Declan Danaher
- Born: Declan Danaher 11 January 1980 (age 46) London, England
- Height: 1.93 m (6 ft 4 in)
- Weight: 108 kg (17 st 0 lb)
- School: Finchley Catholic High School
- University: City University London

Rugby union career
- Position: Defence Coach
- Current team: London Irish

Youth career
- Ruislip RFC

Senior career
- Years: Team / Apps / (Points)
- 1999–2014: London Irish / 275 / (115)
- Correct as of 18 January 2014

International career
- Years: Team / Apps / (Points)
- 2002: England Saxons

National sevens team
- Years: Team /  / Comps
- England

Coaching career
- Years: Team
- 2016–2023: London Irish (Defence Coach)
- 2023–2024: Ireland Women's (Defence Coach)
- 2024–: Gloucester Rugby (Breakdown Skills Coach)

= Declan Danaher =

Declan Danaher (born 11 January 1980) is a former rugby union footballer who played at back row for London Irish in the Aviva Premiership. He was a coach for London Irish until their administration in 2023.

==Club career==
Danaher joined London Irish in 1999, making his debut against Gloucester Rugby in May 2000.

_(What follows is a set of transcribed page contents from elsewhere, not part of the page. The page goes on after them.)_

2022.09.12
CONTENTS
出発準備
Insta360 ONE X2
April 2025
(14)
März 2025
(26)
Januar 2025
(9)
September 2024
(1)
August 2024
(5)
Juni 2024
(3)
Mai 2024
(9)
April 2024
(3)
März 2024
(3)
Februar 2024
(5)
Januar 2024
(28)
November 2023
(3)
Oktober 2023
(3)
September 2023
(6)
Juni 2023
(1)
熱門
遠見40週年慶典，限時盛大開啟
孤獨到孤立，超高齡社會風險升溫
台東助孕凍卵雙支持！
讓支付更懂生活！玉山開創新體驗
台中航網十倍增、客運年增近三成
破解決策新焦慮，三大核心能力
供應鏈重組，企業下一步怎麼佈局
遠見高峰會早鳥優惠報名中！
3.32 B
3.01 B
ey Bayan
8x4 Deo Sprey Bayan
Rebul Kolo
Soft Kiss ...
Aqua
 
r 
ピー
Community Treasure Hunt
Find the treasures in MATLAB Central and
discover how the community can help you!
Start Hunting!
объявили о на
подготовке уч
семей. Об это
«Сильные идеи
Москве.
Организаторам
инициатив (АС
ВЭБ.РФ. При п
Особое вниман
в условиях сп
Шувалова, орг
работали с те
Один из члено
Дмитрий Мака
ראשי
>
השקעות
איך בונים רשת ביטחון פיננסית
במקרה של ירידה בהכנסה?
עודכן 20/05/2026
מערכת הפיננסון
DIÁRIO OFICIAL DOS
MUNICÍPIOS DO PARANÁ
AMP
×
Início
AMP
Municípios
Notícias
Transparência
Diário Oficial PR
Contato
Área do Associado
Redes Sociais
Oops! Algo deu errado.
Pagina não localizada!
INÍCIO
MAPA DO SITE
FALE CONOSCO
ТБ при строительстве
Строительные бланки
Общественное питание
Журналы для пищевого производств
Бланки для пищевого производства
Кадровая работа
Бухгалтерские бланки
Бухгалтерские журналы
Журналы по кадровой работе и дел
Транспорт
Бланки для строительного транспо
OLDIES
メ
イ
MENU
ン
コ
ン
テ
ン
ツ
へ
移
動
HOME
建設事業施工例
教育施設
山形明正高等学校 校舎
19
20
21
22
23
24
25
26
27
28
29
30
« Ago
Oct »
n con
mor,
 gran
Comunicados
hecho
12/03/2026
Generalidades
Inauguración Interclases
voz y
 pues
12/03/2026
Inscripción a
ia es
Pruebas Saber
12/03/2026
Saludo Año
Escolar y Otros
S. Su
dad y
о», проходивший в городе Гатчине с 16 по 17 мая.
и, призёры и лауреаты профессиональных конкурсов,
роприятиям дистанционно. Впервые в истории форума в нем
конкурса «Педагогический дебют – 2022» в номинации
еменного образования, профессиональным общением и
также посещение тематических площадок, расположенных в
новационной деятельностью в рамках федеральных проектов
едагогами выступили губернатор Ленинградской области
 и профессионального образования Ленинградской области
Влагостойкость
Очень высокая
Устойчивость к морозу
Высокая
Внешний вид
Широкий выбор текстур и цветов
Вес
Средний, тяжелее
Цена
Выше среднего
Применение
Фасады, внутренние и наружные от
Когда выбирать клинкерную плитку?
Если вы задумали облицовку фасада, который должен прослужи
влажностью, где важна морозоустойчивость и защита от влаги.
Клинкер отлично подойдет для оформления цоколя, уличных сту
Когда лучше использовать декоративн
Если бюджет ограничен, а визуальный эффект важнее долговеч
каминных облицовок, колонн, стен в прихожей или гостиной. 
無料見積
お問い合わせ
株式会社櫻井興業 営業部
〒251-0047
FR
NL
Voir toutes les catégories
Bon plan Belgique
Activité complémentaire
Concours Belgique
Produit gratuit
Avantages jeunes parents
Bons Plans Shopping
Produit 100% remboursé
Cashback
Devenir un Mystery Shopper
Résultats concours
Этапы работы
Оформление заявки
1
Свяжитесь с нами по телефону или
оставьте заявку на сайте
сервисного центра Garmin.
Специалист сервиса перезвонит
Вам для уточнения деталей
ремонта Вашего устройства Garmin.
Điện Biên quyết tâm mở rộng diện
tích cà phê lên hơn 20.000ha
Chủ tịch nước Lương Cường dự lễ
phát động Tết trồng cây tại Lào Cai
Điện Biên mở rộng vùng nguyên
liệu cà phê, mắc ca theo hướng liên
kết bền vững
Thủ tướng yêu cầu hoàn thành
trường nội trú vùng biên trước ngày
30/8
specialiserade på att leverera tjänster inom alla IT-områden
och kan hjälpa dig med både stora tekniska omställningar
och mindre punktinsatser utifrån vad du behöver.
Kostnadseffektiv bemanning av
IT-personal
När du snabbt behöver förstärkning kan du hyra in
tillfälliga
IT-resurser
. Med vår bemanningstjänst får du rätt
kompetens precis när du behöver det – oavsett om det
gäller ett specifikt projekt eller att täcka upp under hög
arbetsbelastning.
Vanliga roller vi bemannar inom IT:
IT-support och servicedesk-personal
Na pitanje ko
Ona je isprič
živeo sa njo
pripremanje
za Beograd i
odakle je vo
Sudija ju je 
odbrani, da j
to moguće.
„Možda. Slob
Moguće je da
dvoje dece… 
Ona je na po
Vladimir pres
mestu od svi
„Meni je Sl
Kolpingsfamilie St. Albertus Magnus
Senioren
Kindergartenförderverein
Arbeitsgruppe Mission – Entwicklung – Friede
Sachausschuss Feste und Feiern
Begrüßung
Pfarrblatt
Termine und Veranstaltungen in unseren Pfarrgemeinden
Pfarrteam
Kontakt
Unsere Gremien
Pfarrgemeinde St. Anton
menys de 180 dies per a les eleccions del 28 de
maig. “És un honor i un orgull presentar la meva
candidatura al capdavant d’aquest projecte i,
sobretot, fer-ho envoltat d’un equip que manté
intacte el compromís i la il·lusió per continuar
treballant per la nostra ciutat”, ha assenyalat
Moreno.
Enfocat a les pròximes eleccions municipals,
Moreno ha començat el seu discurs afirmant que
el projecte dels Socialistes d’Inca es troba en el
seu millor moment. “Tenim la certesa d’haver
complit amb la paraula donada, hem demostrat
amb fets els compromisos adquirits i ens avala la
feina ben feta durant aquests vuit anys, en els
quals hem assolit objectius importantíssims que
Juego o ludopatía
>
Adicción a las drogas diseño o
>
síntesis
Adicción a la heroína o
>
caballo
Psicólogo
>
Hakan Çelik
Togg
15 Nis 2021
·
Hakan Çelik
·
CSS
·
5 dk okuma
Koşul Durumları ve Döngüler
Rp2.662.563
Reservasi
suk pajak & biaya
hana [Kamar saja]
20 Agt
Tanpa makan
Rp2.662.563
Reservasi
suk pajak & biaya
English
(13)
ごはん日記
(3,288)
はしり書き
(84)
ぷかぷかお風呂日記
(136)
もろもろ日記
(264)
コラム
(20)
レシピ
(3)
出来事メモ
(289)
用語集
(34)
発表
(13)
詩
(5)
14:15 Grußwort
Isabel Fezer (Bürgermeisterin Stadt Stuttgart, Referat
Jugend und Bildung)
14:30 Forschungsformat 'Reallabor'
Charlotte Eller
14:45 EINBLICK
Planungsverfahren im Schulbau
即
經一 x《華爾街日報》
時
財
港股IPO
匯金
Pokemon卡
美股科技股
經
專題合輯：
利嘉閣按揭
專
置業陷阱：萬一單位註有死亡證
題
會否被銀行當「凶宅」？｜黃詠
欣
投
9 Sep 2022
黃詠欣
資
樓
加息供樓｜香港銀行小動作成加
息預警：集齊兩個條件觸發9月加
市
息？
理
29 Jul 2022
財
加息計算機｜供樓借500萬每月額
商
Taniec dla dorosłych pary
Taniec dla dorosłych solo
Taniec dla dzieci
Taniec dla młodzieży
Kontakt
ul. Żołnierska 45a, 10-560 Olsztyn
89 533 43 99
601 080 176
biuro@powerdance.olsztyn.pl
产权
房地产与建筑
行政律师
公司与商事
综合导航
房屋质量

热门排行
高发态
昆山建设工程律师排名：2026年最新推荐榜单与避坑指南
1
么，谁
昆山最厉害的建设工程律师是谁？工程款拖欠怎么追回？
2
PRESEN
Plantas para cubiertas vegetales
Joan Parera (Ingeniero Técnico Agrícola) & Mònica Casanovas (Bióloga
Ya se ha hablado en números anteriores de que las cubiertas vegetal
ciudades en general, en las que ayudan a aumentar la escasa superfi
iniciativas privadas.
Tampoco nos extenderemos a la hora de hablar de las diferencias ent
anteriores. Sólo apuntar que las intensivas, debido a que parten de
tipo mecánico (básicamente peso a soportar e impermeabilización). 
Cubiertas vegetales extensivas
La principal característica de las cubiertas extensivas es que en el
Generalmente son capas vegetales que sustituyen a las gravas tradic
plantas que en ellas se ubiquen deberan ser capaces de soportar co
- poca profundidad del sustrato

He started in the 2002 Powergen Cup Final at Twickenham, as London Irish defeated the Northampton Saints.

Danaher was on the losing side in the Finals of the 2005-06 European Challenge Cup and 2008–09 Guinness Premiership.

In July 2012, he was appointed the captain of London Irish for the 2012/13 Aviva Premiership Rugby Season.

==International career==
He has represented Ireland at U19 level and England at U21 level. Danaher also represented England A in 2002.

He was selected by Clive Woodward for the England squad for the 2002 Six Nations Championship and the Senior tour of Argentina in 2002.

==Retirement==

On 20 March 2014, at the age of 34, Declan announced his retirement due to a triceps tear.